▶ [JOB ITEM]: Swap "value" for "reading" everywhere in the records below and write them out again with nothing else changed. Leave the pictures out.

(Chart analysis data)
#####

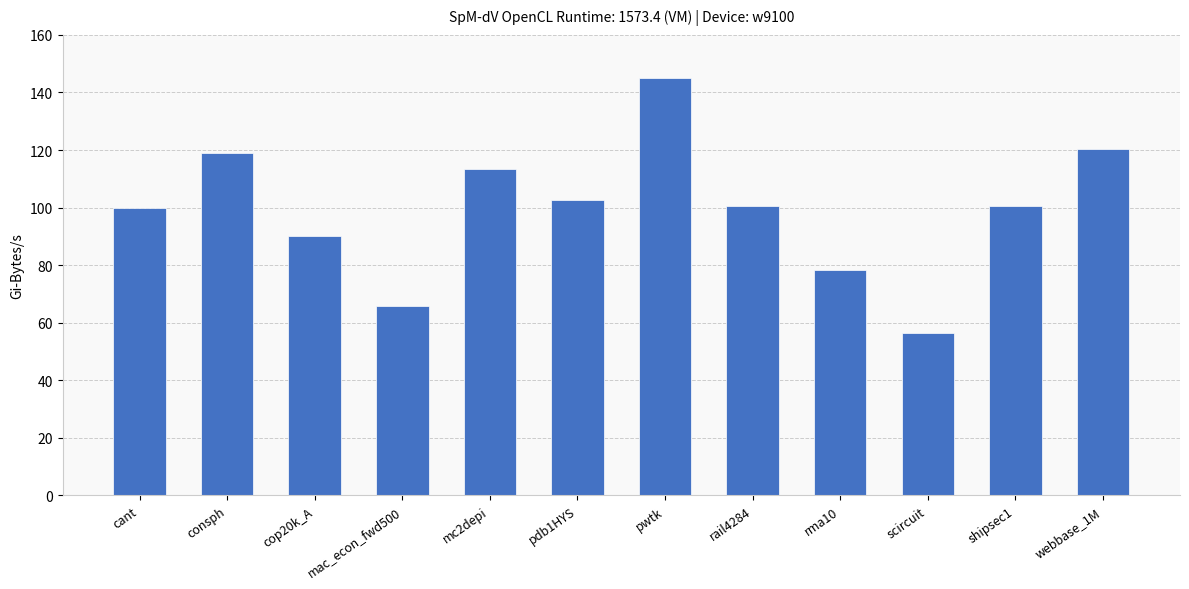

The chart shows a value of 36.7 at consph. True or false?

False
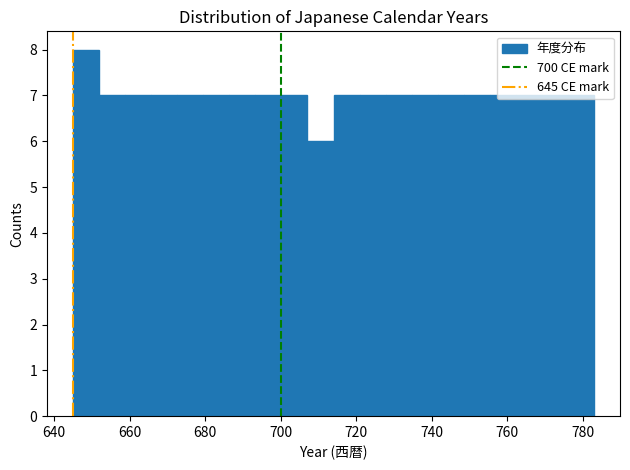

Read against the x-axis, roughly where is the centre of the tallest bar?

648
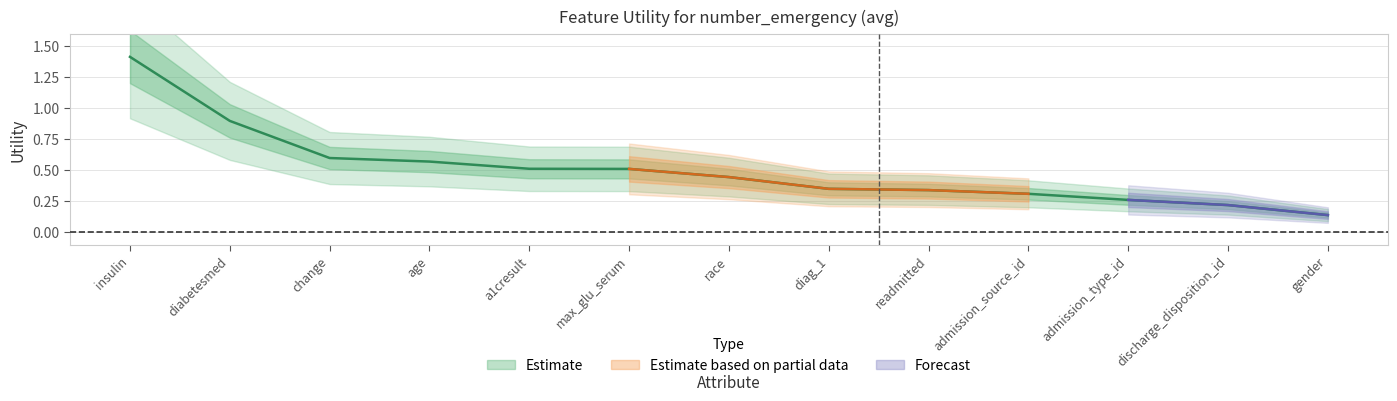

What is the average value?

0.5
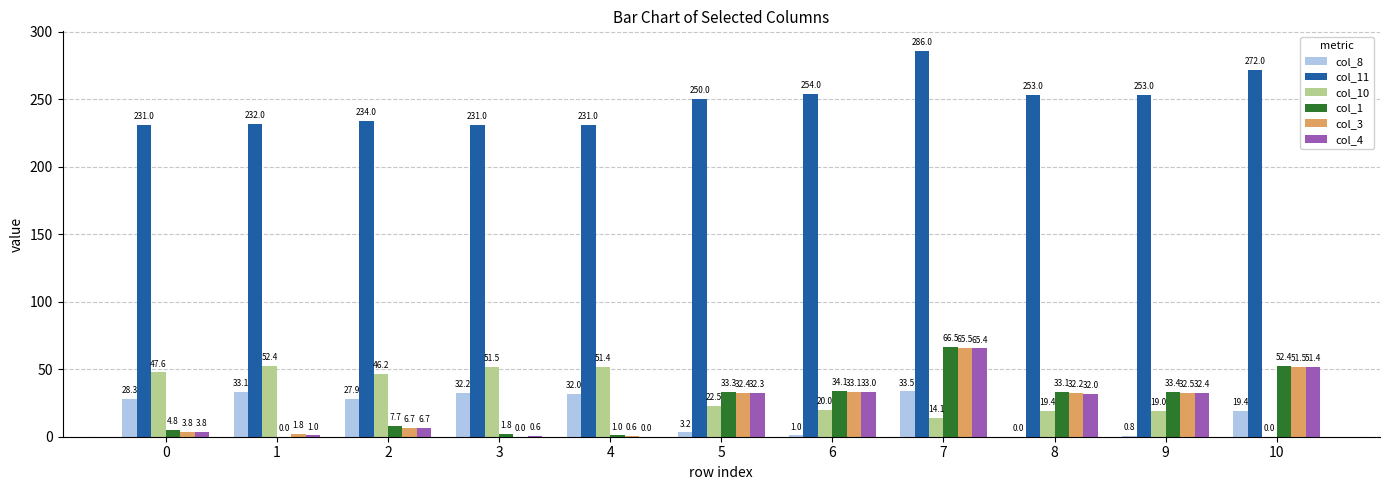

At which label is col_10 closest to 26?

5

#####

▶ [TASK OUTPUT]:
The chart shows a reading of 36.7 at consph. True or false?

False

Read against the x-axis, roughly where is the centre of the tallest bar?

648

What is the average reading?

0.5

At which label is col_10 closest to 26?

5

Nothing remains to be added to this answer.